Ruben Um Nyobé : L’héritage trahi et la mémoire profanée
Le 13 septembre 2025, le Cameroun a commémoré le 67e anniversaire de la mort de Ruben Um Nyobé, figure historique et emblématique de la lutte pour l’indépendance. Plus qu’une simple commémoration, l’événement a mis en lumière une douloureuse réalité : celle d’une mémoire nationale bafouée par l’indifférence des autorités. Cette blessure, loin de se refermer, continue de façonner la conscience collective et le roman historique du peuple. C’est une trahison mémorielle d’une ampleur troublante.
La trahison de l’héritage
Cette trahison se manifeste de manière flagrante dans la déchéance de son principal héritage, l’Union des Populations du Cameroun (UPC). Autrefois porte-drapeau d’un nationalisme fédérateur, le parti est aujourd’hui déstructuré. Le terme « upécisation » est devenu un synonyme d’anarchie dans le paysage politique, une triste caricature de ce que représentait ce mouvement de libération. Pour couronner le tout, les querelles ethniques les plus surréalistes gangrènent aujourd’hui les rangs de ceux qui se revendiquent de l’héritage d’Um Nyobé, qui lui-même a combattu sans distinction d’ethnies, reniant ainsi la noblesse même de leur combat.

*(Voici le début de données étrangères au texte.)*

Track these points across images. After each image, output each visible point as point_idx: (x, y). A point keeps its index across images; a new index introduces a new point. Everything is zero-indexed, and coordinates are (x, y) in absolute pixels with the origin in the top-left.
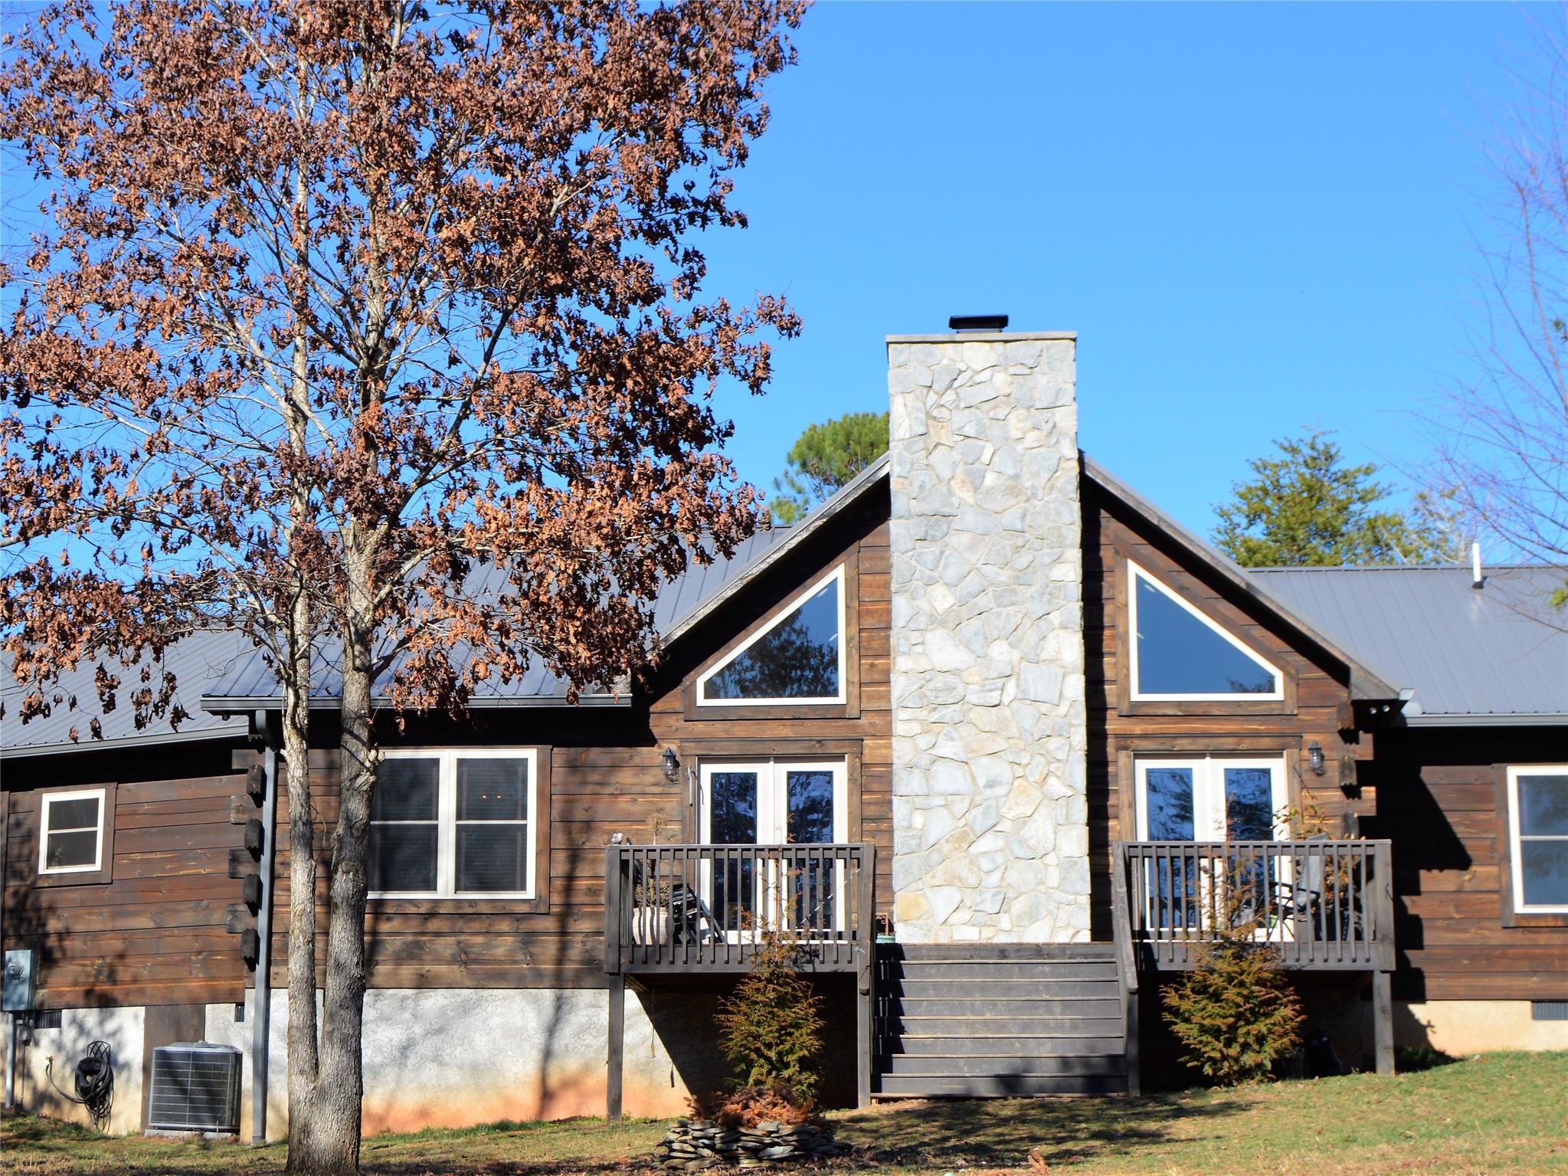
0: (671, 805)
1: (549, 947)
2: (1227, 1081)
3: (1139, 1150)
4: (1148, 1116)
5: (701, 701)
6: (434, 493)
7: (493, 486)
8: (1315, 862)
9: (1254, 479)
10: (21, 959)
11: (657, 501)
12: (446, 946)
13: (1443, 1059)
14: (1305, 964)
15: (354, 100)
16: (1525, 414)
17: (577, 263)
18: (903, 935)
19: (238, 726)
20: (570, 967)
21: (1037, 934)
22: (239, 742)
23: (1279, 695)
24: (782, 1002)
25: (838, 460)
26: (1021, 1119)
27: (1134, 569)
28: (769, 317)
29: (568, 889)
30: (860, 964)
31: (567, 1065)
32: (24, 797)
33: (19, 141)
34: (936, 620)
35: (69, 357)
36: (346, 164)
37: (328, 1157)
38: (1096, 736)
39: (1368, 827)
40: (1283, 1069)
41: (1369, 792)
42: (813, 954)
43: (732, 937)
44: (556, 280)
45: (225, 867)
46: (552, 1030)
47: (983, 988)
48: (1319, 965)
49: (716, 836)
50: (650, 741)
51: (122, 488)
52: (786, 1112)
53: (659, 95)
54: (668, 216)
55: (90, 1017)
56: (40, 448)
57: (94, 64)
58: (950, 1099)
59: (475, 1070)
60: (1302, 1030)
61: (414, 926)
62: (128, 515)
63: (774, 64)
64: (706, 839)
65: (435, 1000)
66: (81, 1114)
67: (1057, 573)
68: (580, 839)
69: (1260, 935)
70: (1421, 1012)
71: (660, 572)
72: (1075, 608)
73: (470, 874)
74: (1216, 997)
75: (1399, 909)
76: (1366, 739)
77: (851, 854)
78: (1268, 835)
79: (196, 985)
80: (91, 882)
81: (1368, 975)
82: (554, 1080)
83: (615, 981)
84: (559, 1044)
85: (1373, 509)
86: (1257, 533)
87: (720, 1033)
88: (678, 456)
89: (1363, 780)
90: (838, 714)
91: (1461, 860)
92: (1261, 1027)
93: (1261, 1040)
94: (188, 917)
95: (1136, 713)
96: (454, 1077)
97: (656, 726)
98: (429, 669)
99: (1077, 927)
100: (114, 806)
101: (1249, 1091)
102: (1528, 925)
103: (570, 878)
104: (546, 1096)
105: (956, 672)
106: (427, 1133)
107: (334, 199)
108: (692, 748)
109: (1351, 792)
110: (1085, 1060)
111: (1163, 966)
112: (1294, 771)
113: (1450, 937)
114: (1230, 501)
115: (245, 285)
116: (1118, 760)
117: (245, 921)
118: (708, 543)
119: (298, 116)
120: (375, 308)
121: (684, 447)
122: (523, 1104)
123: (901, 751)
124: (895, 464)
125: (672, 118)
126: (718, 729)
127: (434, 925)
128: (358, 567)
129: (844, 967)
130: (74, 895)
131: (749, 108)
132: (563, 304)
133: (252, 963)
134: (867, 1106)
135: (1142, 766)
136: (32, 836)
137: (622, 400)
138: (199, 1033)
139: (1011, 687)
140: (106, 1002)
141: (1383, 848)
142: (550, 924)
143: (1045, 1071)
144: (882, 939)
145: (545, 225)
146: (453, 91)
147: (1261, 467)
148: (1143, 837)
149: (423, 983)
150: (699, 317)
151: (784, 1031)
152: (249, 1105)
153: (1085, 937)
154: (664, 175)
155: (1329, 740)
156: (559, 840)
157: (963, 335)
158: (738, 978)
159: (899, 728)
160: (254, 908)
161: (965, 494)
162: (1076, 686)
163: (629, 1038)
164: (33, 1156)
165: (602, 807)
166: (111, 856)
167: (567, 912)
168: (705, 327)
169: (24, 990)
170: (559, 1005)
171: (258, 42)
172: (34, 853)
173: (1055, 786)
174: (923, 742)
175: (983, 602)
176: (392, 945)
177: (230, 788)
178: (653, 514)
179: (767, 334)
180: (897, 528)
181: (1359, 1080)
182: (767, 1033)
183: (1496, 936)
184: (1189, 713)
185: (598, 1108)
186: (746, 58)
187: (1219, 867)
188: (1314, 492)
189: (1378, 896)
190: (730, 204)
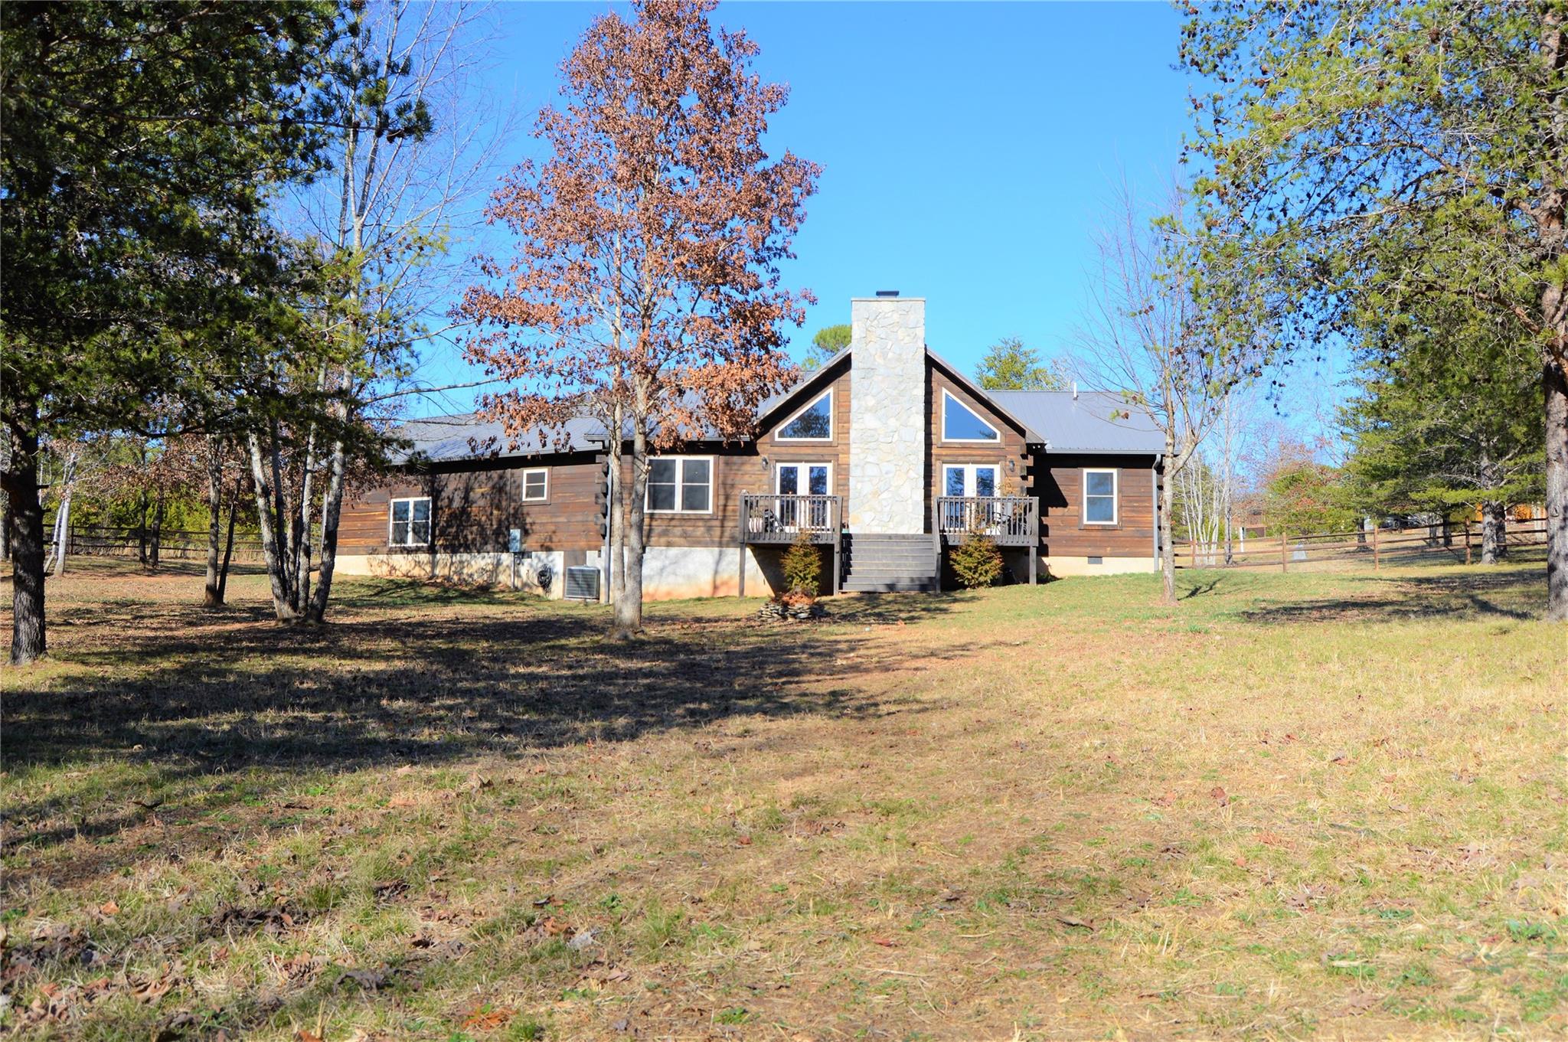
0: (765, 479)
1: (717, 532)
2: (973, 587)
3: (940, 616)
4: (943, 602)
5: (777, 439)
6: (672, 363)
7: (695, 360)
8: (1010, 505)
9: (991, 354)
10: (516, 533)
11: (759, 370)
12: (678, 531)
13: (1054, 578)
14: (1004, 544)
15: (640, 206)
16: (1099, 337)
17: (728, 274)
18: (852, 530)
19: (598, 446)
20: (725, 539)
21: (903, 530)
22: (599, 452)
23: (998, 440)
24: (806, 555)
25: (831, 343)
26: (895, 602)
27: (945, 391)
28: (805, 297)
29: (725, 510)
30: (836, 541)
31: (724, 576)
32: (516, 471)
33: (505, 219)
34: (868, 410)
35: (524, 309)
36: (636, 232)
37: (629, 622)
38: (928, 455)
39: (1030, 492)
40: (994, 583)
41: (1031, 478)
42: (818, 536)
43: (787, 529)
44: (720, 281)
45: (593, 499)
46: (718, 563)
47: (882, 551)
48: (1009, 544)
49: (782, 492)
50: (757, 454)
51: (547, 361)
52: (805, 600)
53: (764, 205)
54: (765, 254)
55: (543, 555)
56: (514, 345)
57: (535, 190)
58: (869, 593)
59: (689, 577)
60: (1003, 569)
61: (666, 523)
62: (550, 372)
63: (809, 193)
64: (778, 492)
65: (673, 551)
66: (540, 591)
67: (915, 392)
68: (729, 491)
69: (988, 532)
70: (1045, 559)
71: (760, 397)
72: (922, 405)
73: (688, 504)
74: (971, 555)
75: (1041, 522)
76: (1031, 458)
77: (833, 499)
78: (991, 494)
79: (583, 544)
80: (543, 504)
81: (1028, 548)
82: (718, 582)
83: (743, 545)
84: (720, 569)
85: (1035, 366)
86: (991, 374)
87: (781, 566)
88: (768, 352)
89: (1029, 473)
90: (829, 445)
91: (1064, 504)
92: (987, 567)
93: (987, 572)
94: (580, 518)
95: (943, 447)
96: (680, 580)
97: (759, 448)
98: (670, 431)
99: (919, 528)
100: (551, 475)
101: (982, 591)
102: (1088, 529)
103: (725, 506)
104: (715, 588)
105: (875, 430)
106: (671, 601)
107: (631, 246)
108: (773, 457)
109: (1024, 478)
110: (919, 579)
111: (951, 543)
112: (1003, 469)
113: (1059, 533)
114: (981, 362)
115: (597, 279)
116: (936, 464)
117: (601, 520)
118: (780, 388)
119: (617, 213)
120: (648, 289)
121: (770, 347)
122: (706, 591)
123: (853, 460)
124: (854, 349)
125: (768, 215)
126: (783, 450)
127: (673, 523)
128: (641, 393)
129: (830, 542)
130: (536, 509)
131: (798, 211)
132: (722, 289)
133: (604, 536)
134: (837, 595)
135: (945, 466)
136: (519, 486)
137: (746, 329)
138: (584, 561)
139: (896, 437)
140: (549, 549)
141: (1036, 500)
142: (717, 523)
143: (904, 583)
144: (844, 531)
145: (715, 259)
146: (680, 203)
147: (993, 349)
148: (945, 495)
149: (669, 545)
150: (777, 296)
151: (806, 566)
152: (603, 590)
153: (921, 531)
154: (764, 239)
155: (1017, 458)
156: (721, 491)
157: (881, 298)
158: (789, 545)
159: (853, 451)
160: (605, 515)
161: (881, 361)
162: (921, 436)
163: (747, 567)
164: (521, 608)
165: (738, 479)
166: (550, 494)
167: (724, 518)
168: (780, 300)
169: (518, 544)
170: (720, 554)
171: (601, 180)
172: (520, 494)
173: (912, 474)
174: (862, 456)
175: (886, 402)
176: (657, 530)
177: (594, 469)
178: (757, 375)
179: (804, 304)
180: (854, 373)
181: (1023, 586)
182: (800, 567)
183: (1076, 533)
184: (964, 447)
185: (736, 593)
186: (798, 190)
187: (974, 506)
188: (1013, 360)
189: (1033, 518)
190: (790, 250)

L’approche des élections ajoute une couche de cynisme à cette tragédie. On assiste à un défilé macabre de leaders politiques qui, comme sortis d’un profond coma, se souviennent subitement du parcours qui mène à la sépulture de fortune du Mpodol. Certains n’ont même pas la décence d’aller s’y recueillir, préférant l’instrumentalisation politique à une véritable réappropriation de notre histoire.
Une tragédie qui se répète
La destinée tragique d’Um Nyobè ne s’arrête pas à sa mort. Ses camarades de lutte ont également connu des fins tragiques, scellant le sort d’une génération de patriotes. Félix-Roland Moumié, Ernest Oundié, Ossendé Afana ou encore Martin Singap ont suivi leur leader dans la tombe. Le destin de ces figures historiques de la lutte pour l’indépendance témoigne de la violence qui a marqué cette période et du lourd tribut payé par ceux qui ont osé défier le pouvoir colonial.
Une mémoire qui refuse de mourir
L’État a tenté d’effacer le souvenir du Mpodol de la tête des Camerounais. Sa dépouille, profanée, a été enfouie dans une masse de béton sans épitaphe distinctive, le privant d’un lieu de pèlerinage. Cette volonté d’effacer une mémoire explique également l’abandon de sa sépulture dans la broussaille et son effacement des manuels scolaires et académiques. Cet abandon s’étend aux autres héros de la lutte, à l’instar de Félix-Roland Moumié, dont le corps repose à Conakry, loin de la terre qu’il a tant aimée.
En 1991, la loi portant réhabilitation de certaines figures historiques a été promulguée. Mais la sincérité de cette réhabilitation peut être remise en question. La reconnaissance symbolique n’a pas été suivie de réparations légitimes et financières dues à leurs familles. Une réhabilitation sans réparation est une justice incomplète. L’héritage d’Um Nyobè continue de hanter une nation qui n’a pas encore pleinement réconcilié sa mémoire avec son histoire.